L’ambition de Blade Runner 2049 outrepasse dès lors tous les défauts (minimes) que l’on saurait lui trouver. Démesuré, tétanisant, poétique, là sont les mots adaptés à un film dont l’envergure n’a d’équivalence que dans les passions qu’il a déchaîné, mais qui, pour peu qu’on y adhère, sera un voyage cinématographique absolument inoubliable.
Quand la quête du profit souille l’héritage
Blade Runner 2049 sonnait à son annonce comme la fausse bonne idée, malgré la présence de l’adulé Denis Villeneuve ; force est de constater qu’il vaut mieux prévenir que guérir.

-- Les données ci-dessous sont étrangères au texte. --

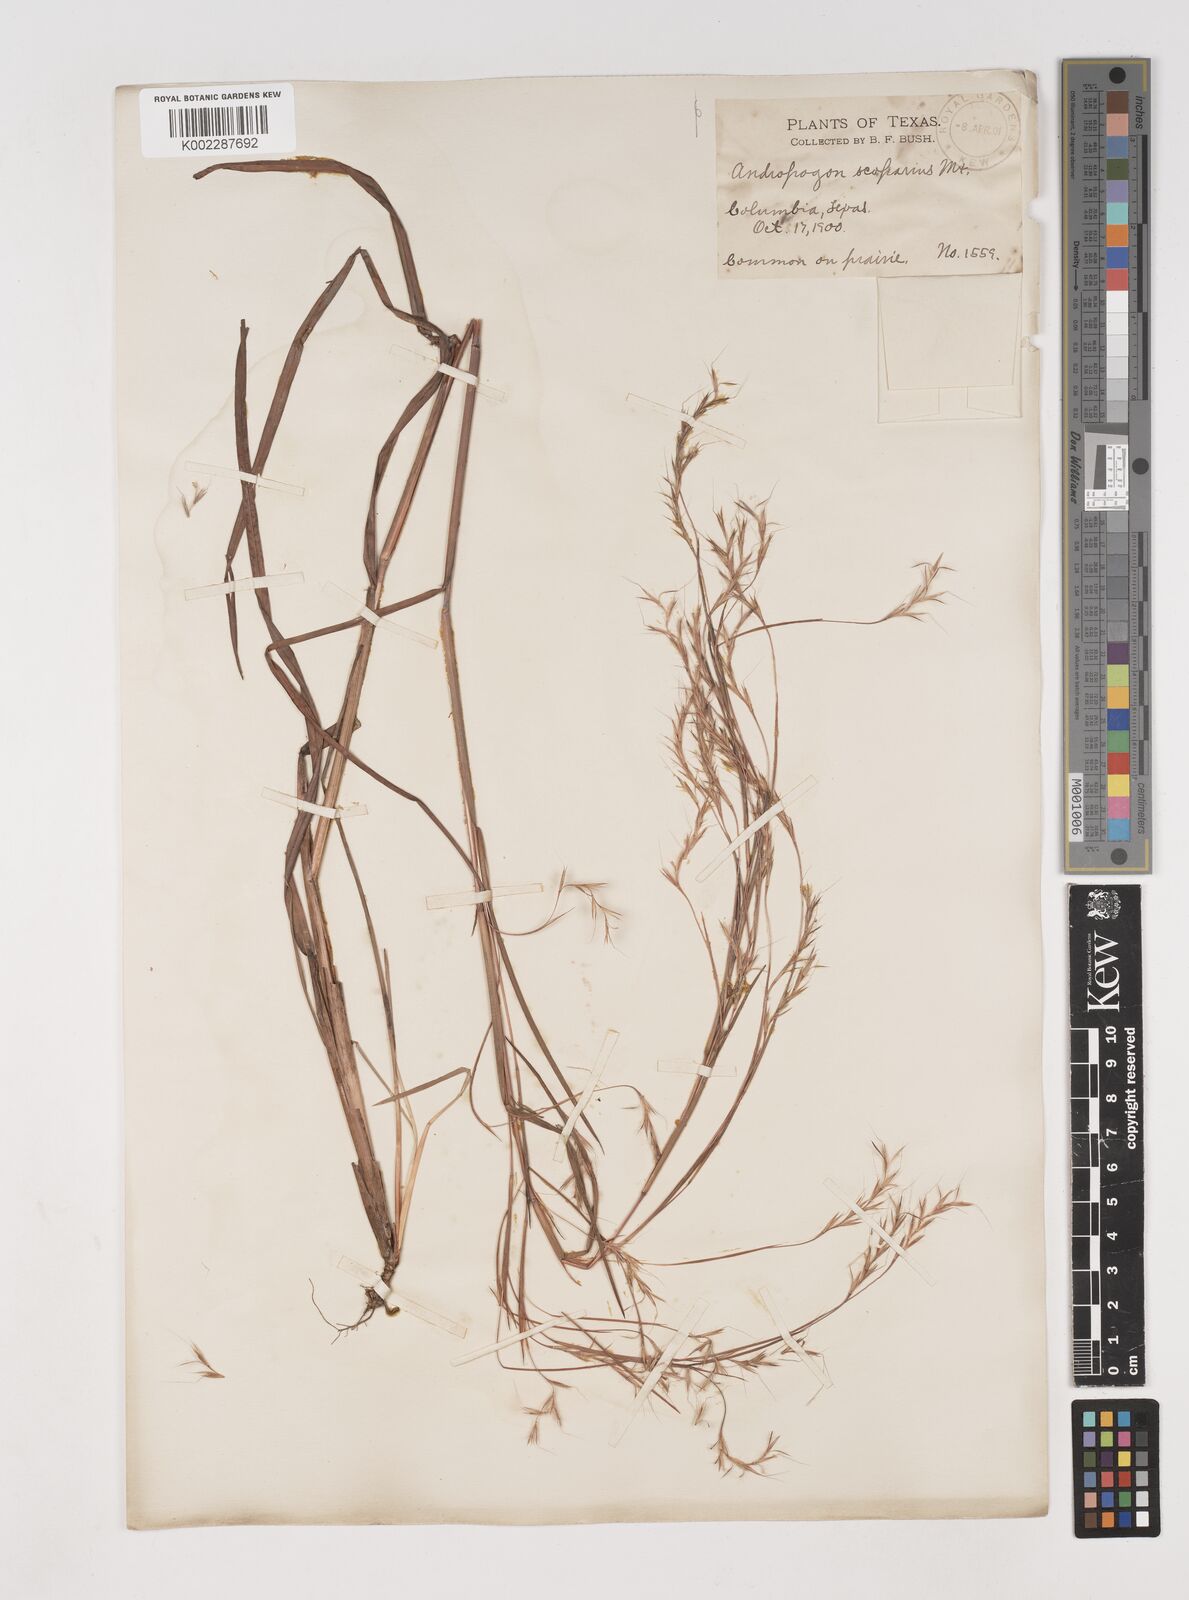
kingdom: Plantae
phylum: Tracheophyta
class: Liliopsida
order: Poales
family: Poaceae
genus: Schizachyrium
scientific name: Schizachyrium scoparium
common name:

Basé sur un scénario malade, qui semble être un débarras où l’on a voulu entasser le plus d’idées possibles en oubliant de les éclaircir
Basé sur un scénario malade, qui semble être un débarras où l’on a voulu entasser le plus d’idées possibles en oubliant de les éclaircir, le film semble vouloir constamment détruire les constructions idéologiques de son auguste aîné ; l’oppression d’un monde surpeuplé laisse désormais place à un désert humain ; là où l’on voyait un monde chaotique et sale, la suite offre un univers désormais esthétisé, tel une collection de Philip Stark qui laisse à Roger Deakins le soin d’exprimer son talent, seul rempart contre l’ennui ; là où l’on élevait les humains face aux réplicants par leur yeux, on trouve dans cette suite des humains aveuglés, au propre comme au figuré, par leur égoïsme face aux machines. Si cela peut évoquer une volonté de rupture, le fan service latent, avec en premier lieu un Rick Deckard aussi vide de sens et d’utilité scénaristique que vide d’émotions sous les traits de Harrison Ford, laisse entrevoir une idée de prolongation démarquée, une perspective scénaristique schizophrène entre respect et progrès qui finalement ne réussit sur aucun tableau.
D’un scénario en lambeaux, Denis Villeneuve nous sert une mise en scène qui brille surtout par les compositions picturales somptueuses de Deakins. Mais on sent que, comme son support de base, Villeneuve ne sait jamais sur quel pied danser, entre moments intimistes et batailles grandioses (souvent ratées, d’ailleurs), et, plombé notamment par le bruit d’Hans Zimmer, n’arrive jamais à donner de l’âme à un film qui en aurait bien eu besoin.
L’acteur de La La Land, qui aurait pu offrir quelque chose de fort, préfère continuer la voie de Drive en tant que monolithe blasé
Dans ce qui semble justement ressembler à un immense chaos, Ryan Gosling semble devoir porter le film sur ses épaules, tant la carrière de Jared Leto semble prendre une tournure désastreuse, dans la lignée d’une bonne partie du casting. L’acteur de La La Land, qui aurait pu offrir quelque chose de fort, préfère continuer la voie de Drive en tant que monolithe blasé, nous laissant penser que la meilleure performance est peut-être celle du plus non-acteur de tous, Dave Bautista.
Dans cette quête effrénée de suites, Hollywood se prend méchamment les pieds dans le tapis, malgré les gages de qualité initialement avancés. Cela pourrait être la morale du film : aussi noble soit la quête du profit, respecter un héritage est bien souvent la garantie du réel succès.